[[ RECORD EXTRACTS, beginning ]]

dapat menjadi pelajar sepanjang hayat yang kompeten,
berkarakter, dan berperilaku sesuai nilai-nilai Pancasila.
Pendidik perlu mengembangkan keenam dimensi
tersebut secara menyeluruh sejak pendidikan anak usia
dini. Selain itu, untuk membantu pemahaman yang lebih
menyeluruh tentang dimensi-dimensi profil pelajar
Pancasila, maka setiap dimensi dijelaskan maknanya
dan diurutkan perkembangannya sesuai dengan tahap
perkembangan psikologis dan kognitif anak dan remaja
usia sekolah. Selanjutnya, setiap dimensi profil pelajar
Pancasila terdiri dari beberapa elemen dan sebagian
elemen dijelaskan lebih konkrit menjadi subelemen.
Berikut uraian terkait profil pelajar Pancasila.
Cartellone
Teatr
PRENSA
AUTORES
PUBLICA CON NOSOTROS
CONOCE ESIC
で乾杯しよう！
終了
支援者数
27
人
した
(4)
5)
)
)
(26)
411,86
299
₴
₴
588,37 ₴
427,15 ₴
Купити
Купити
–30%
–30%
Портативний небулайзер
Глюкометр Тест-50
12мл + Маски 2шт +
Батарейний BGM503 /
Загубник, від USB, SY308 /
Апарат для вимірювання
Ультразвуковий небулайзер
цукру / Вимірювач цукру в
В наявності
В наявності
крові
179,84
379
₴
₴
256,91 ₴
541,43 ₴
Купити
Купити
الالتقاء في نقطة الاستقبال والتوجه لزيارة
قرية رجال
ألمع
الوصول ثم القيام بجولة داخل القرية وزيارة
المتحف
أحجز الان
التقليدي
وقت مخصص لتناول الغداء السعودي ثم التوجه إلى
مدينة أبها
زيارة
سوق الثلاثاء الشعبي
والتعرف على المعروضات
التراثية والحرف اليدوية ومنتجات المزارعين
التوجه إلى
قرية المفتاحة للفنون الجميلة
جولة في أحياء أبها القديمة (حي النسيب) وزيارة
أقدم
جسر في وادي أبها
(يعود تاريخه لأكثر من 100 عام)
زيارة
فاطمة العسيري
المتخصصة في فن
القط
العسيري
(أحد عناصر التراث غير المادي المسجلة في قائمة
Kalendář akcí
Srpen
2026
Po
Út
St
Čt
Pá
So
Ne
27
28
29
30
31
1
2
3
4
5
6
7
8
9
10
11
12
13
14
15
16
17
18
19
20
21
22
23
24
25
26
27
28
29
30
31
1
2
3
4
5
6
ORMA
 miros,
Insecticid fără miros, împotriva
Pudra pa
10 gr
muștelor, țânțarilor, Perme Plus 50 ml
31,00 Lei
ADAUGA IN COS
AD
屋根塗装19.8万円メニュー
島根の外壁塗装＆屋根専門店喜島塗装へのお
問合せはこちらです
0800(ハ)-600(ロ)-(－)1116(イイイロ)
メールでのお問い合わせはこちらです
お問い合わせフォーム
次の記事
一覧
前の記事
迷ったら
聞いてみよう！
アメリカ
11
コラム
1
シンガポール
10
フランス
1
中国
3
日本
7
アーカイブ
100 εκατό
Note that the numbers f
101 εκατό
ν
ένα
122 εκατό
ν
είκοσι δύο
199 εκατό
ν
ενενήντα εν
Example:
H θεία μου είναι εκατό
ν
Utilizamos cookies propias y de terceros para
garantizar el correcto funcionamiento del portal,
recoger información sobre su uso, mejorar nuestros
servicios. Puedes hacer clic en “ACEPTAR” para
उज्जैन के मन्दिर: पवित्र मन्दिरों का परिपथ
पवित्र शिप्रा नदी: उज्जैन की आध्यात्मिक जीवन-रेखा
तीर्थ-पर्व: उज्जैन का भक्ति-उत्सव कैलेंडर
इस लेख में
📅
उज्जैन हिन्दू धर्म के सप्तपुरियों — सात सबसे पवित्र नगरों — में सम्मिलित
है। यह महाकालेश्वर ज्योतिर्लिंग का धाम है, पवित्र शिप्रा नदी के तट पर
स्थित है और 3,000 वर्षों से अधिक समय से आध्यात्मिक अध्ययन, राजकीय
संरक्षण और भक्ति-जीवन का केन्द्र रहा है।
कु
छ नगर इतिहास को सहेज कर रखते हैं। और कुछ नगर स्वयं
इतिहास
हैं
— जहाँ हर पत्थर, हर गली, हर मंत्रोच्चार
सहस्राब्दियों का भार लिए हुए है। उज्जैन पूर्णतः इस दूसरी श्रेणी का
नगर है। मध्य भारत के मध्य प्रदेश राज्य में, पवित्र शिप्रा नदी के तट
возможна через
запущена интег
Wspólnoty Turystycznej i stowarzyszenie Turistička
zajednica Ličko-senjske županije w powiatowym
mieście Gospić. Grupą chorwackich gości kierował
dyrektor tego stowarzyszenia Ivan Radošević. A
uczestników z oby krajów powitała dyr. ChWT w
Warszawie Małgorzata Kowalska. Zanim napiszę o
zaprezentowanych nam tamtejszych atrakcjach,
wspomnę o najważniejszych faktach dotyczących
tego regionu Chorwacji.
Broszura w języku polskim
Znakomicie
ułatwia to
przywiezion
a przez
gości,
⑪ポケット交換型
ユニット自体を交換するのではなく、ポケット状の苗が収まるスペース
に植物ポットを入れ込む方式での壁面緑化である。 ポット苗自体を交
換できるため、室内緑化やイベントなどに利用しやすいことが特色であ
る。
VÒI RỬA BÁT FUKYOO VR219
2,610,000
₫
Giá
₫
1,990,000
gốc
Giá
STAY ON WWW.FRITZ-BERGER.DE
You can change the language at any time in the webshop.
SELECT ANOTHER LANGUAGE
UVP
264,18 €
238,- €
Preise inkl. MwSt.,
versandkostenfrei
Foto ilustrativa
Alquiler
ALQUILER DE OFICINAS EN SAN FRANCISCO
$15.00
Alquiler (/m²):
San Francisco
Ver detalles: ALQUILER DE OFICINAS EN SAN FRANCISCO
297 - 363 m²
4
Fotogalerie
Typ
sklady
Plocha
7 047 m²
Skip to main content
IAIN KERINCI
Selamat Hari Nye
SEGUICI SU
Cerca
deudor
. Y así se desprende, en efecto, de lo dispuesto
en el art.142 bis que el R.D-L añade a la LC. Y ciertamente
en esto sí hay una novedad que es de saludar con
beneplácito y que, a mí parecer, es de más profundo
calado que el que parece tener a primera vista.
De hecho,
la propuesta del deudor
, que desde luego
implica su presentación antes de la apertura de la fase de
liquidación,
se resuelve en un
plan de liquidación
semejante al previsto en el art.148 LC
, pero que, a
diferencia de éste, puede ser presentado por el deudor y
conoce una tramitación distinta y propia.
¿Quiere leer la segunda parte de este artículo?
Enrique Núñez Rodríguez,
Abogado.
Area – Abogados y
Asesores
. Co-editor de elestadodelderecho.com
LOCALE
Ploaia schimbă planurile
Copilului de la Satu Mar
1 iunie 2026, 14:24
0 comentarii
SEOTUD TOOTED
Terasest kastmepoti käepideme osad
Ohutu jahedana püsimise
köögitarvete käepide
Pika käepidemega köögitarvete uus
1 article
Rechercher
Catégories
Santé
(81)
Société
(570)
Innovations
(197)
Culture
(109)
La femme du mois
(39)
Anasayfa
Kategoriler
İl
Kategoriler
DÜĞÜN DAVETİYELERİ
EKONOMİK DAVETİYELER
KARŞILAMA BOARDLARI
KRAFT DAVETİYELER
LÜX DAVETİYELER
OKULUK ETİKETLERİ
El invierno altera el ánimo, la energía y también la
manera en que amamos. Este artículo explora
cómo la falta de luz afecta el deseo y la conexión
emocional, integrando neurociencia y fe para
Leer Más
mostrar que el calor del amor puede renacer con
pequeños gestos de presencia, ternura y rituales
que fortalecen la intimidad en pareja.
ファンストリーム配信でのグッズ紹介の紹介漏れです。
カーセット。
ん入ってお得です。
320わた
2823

[[ RECORD EXTRACTS, end ]]

**PROBLEM REQUIREMENTS**
Take every line from the listing above that includes the word "para" and copy it.

**SOLUTION BELOW**
Utilizamos cookies propias y de terceros para
servicios. Puedes hacer clic en “ACEPTAR” para
emocional, integrando neurociencia y fe para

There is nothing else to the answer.